PAGE EXTRACT:

* * * * * * *

# No Live Playing



## robgb (Jun 18, 2019)

"There's no live playing on either of the Chucky scores, except maybe if I'm playing a little guitar..." -Joseph LoDuca


----------



## Henu (Jun 19, 2019)

To be honest, that was actually rather fresh-sounding compared to many other soundtracks nowadays done without live players. And it' six years old, which doesn't really show in the sample quality! 
As a fan of the series, I love the idea how LoDuca stays faithful to the original feeling as well.

Besides, it's not that he _can't_ pull of stuff with live players. He's definitely one of the most awesome horror composers ever, especially for what it comes to mimicking different clichés and having a tongue-in-cheek hidden pretty much everywhere- just like in the good horror movies you should do, if you ask me.

* * * * * * *

Collected data:
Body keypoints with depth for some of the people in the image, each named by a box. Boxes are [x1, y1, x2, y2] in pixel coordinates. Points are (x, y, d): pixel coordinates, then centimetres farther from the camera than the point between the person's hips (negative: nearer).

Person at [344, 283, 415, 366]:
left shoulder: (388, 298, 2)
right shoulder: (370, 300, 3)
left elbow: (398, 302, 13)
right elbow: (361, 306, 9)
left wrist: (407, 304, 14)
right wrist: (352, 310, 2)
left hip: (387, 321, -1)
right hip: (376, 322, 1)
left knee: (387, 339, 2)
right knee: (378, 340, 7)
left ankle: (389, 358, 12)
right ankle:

* * * * * * *

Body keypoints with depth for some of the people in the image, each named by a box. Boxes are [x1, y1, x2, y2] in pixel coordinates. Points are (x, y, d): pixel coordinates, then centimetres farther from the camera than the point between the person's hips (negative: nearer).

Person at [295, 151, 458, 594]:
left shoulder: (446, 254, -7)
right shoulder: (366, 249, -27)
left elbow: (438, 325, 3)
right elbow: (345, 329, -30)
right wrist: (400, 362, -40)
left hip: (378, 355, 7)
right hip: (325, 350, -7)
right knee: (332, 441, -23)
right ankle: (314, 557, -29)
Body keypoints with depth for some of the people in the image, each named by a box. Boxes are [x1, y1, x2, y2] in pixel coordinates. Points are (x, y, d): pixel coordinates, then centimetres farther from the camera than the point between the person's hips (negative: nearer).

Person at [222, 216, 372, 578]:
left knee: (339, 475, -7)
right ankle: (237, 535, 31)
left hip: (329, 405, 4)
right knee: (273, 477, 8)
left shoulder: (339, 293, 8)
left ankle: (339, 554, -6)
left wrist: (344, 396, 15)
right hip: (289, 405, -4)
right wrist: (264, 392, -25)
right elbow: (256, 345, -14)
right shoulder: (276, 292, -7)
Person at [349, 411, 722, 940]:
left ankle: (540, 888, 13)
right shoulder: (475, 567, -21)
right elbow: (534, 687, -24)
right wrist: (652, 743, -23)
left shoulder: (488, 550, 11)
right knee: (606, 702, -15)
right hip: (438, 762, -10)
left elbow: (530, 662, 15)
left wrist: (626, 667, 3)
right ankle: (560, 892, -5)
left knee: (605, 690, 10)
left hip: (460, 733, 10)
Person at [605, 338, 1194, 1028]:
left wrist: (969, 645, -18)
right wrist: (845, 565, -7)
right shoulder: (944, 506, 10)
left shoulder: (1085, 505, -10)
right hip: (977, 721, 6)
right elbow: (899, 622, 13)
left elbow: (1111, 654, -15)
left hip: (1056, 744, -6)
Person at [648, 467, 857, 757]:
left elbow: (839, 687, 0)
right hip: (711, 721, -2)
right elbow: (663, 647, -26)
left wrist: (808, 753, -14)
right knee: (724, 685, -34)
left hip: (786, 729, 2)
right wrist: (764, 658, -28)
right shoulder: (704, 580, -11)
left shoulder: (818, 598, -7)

* * * * * * *

WORK ORDER 1: In the forum thread about the Chucky scores, how old does Henu say the soundtrack is?
WORK ORDER 2: Reproduce everything in the Chucky scores thread from "# No Live Playing" down to "(Jun 19, 2019)".
WORK ORDER 3: Pick up the Chucky scores thread after its final sentence and keep writing it.

RESULT 1: Six years old.

RESULT 2:
# No Live Playing



## robgb (Jun 18, 2019)

"There's no live playing on either of the Chucky scores, except maybe if I'm playing a little guitar..." -Joseph LoDuca


----------



## Henu (Jun 19, 2019)

RESULT 3:
----------



## Land of Missing Parts (Jun 19, 2019)

robgb said:


> "There's no live playing on either of the Chucky scores, except maybe if I'm playing a little guitar..." -Joseph LoDuca



LoDuca is such a pro. Where did you get the quote, by the way?


----------



## robgb (Jun 19, 2019)

Land of Missing Parts said:


> LoDuca is such a pro. Where did you get the quote, by the way?


From an interview in the Scored to Death podcast.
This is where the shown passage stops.